Mit Blick auf Israel soll es insbesondere im Zusammenhang mit den Verhandlungen der 5+1-Gruppe mit dem Iran in der Atomfrage erforderlich gewesen sein, den Verbündeten im Auge zu behalten, da man aufseiten der USA seinerseits damit rechnete, von Israel selbst überwacht zu werden und auch Bestrebungen aufseiten Jerusalems nicht ausschloss, die Atomverhandlungen zum Scheitern zu bringen.

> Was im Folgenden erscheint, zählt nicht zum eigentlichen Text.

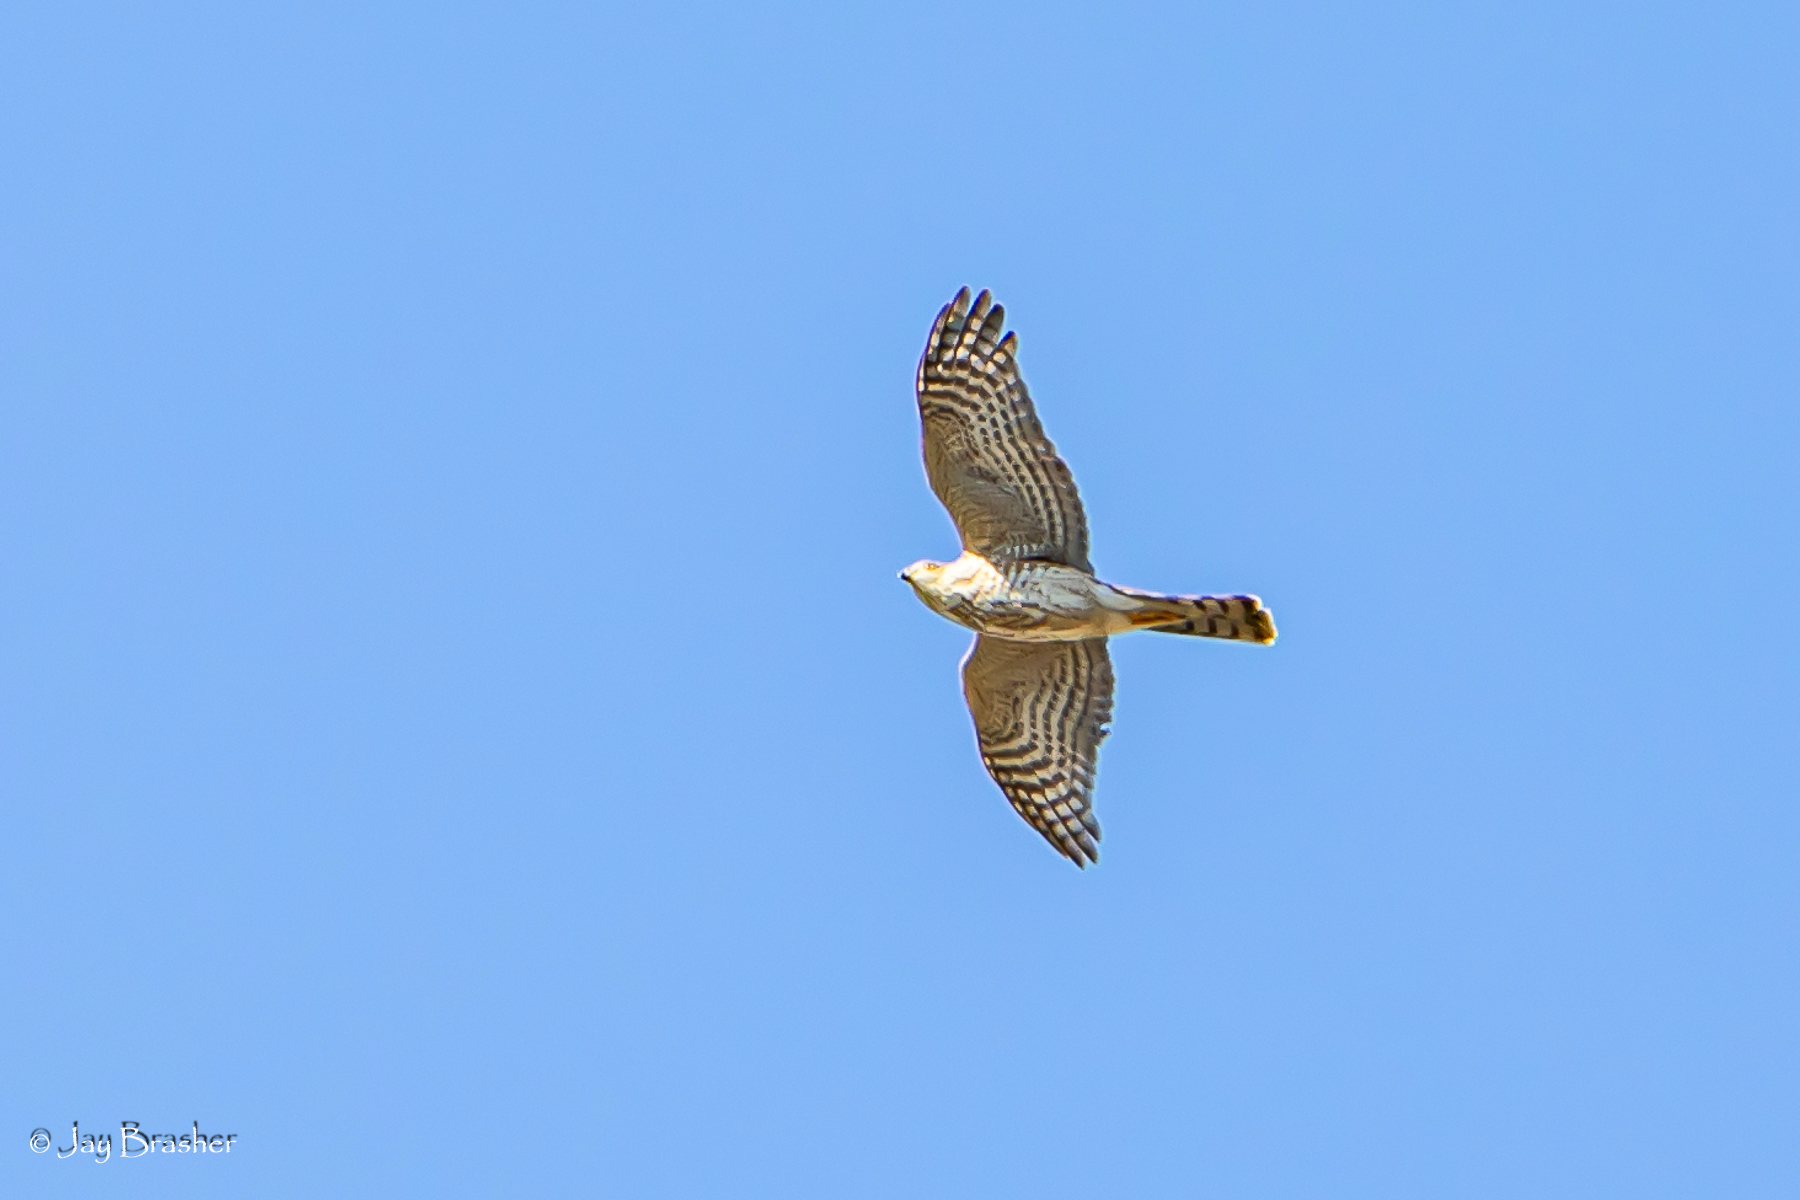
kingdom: Animalia
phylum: Chordata
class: Aves
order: Accipitriformes
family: Accipitridae
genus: Accipiter
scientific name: Accipiter striatus
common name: Sharp-shinned hawk
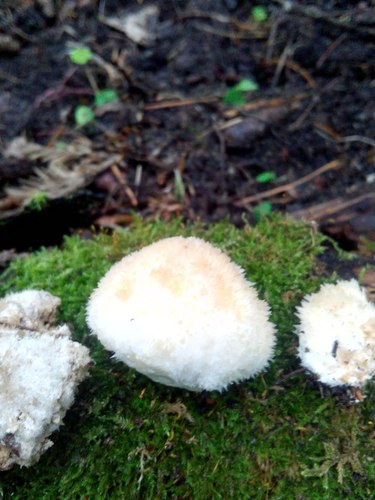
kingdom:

Bezüglich der Türkei hatte es in der Vergangenheit Meinungsverschiedenheiten im Zusammenhang mit der Syrienpolitik und der Bekämpfung der Terrormiliz Daesh (IS) gegeben, als Präsident Erdoğan gezögert hatte, die Luftwaffenbasis İncirlik der Anti-IS-Koalition zur Verfügung zu stellen, und Vorbehalte hinsichtlich einer Zusammenarbeit mit der in Syrien aktiven, PKK-nahen „Kurdischen Demokratischen Partei“ (PYD) und deren Volksverteidigungseinheiten (YPG) zum Ausdruck brachte.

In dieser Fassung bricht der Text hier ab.